-- Opening Marker --
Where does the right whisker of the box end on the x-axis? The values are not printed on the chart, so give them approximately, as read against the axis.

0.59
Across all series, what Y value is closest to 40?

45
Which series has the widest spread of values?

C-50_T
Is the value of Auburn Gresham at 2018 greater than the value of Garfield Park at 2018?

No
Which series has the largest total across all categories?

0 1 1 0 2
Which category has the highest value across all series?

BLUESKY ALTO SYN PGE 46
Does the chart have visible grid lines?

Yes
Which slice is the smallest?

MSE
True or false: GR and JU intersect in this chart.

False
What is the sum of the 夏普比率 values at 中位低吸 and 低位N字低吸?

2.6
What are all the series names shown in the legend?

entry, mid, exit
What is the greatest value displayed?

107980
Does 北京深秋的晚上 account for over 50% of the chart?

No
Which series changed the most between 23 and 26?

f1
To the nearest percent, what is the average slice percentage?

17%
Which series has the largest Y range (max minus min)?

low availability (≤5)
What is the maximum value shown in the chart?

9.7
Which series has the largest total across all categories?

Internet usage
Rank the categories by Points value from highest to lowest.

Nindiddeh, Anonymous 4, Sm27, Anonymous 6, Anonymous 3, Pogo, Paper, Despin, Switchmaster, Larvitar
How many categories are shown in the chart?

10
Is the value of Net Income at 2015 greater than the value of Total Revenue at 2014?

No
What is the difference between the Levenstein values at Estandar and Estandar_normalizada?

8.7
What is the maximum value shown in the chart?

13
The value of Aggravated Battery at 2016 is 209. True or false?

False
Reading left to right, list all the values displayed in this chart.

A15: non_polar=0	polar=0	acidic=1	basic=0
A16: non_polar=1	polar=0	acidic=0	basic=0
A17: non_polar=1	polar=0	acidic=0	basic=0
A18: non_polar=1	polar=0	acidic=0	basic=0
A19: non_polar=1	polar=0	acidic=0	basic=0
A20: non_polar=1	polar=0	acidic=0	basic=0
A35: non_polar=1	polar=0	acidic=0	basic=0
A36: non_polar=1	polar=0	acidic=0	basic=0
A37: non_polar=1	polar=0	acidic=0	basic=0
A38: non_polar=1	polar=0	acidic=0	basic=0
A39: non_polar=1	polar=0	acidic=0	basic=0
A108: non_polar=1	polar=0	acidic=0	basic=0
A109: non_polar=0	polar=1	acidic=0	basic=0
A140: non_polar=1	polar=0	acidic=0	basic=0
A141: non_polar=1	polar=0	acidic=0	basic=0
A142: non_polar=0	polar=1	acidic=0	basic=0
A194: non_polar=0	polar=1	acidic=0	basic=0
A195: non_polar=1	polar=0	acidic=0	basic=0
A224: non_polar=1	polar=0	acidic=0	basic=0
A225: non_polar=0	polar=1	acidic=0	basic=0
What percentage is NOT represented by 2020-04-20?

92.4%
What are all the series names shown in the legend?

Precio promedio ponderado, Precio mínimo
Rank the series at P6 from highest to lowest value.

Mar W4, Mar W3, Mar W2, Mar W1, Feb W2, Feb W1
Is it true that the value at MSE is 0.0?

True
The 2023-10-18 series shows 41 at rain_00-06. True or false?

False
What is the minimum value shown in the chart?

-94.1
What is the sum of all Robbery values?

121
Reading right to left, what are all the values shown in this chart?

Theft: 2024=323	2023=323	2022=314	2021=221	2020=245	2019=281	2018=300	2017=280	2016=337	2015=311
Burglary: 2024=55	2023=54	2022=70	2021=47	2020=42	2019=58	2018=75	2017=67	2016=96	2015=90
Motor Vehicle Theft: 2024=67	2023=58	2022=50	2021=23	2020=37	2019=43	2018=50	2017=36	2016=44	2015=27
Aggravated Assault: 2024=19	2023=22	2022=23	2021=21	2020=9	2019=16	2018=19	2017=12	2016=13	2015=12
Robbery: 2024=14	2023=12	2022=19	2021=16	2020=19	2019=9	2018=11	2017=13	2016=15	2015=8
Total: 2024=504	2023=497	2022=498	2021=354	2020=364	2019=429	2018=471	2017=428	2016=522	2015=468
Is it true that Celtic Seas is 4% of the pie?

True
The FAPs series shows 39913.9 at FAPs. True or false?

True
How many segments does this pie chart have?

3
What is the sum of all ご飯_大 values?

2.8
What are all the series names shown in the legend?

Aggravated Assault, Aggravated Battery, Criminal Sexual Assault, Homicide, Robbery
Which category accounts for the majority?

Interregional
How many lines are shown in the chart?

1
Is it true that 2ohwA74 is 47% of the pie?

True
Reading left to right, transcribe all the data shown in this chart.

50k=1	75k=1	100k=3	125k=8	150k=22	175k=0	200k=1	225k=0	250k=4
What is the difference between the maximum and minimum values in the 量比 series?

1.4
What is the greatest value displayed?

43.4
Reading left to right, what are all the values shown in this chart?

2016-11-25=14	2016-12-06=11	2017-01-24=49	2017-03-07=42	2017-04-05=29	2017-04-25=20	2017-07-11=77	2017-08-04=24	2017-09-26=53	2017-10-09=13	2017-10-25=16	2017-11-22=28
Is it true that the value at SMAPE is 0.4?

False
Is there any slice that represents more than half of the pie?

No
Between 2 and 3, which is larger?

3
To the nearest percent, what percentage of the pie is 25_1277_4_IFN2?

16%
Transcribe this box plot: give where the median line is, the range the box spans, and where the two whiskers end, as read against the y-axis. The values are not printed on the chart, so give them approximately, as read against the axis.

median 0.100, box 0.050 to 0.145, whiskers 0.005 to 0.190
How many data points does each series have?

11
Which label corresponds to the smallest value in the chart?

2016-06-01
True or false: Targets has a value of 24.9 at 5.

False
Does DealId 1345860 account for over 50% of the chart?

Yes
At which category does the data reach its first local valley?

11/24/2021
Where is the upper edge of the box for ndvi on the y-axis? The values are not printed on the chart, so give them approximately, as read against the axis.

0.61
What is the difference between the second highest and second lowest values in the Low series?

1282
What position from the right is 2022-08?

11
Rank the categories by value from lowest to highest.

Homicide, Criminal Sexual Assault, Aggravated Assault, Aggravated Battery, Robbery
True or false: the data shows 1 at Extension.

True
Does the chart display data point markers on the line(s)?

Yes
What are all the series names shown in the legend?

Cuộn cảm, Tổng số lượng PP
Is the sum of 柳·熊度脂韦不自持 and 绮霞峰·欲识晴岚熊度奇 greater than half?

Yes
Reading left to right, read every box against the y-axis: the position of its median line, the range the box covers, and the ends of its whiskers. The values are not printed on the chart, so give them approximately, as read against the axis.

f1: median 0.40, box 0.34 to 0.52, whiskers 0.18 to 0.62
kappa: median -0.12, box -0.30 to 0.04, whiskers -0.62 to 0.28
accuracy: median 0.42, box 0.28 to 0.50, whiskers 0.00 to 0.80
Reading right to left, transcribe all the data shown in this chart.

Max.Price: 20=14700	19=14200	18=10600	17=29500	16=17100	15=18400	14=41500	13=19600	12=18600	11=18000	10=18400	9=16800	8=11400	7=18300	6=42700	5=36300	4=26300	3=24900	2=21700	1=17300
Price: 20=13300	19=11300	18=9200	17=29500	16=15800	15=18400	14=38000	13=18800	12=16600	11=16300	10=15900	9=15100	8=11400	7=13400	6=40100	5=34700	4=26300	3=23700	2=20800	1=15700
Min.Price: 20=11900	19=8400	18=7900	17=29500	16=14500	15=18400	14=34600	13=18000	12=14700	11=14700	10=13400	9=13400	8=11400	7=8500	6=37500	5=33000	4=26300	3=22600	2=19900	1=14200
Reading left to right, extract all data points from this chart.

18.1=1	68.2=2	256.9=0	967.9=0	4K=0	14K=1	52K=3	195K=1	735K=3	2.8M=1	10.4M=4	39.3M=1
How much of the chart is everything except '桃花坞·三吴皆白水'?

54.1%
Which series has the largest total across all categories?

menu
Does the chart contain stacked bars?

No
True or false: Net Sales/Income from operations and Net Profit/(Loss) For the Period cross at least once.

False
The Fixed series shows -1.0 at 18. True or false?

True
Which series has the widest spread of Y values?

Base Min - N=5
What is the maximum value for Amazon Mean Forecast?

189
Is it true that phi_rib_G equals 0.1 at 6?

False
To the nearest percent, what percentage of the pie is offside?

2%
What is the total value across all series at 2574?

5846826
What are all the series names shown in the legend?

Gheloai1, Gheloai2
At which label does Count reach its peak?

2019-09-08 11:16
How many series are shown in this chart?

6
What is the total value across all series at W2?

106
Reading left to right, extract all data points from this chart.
-- Closing Marker --
= Your task =
Can you copy out, word for word, every line from the start of the records through the line containing "Is the value of Auburn", including that line?

= Solution for this exercise =
Where does the right whisker of the box end on the x-axis? The values are not printed on the chart, so give them approximately, as read against the axis.

0.59
Across all series, what Y value is closest to 40?

45
Which series has the widest spread of values?

C-50_T
Is the value of Auburn Gresham at 2018 greater than the value of Garfield Park at 2018?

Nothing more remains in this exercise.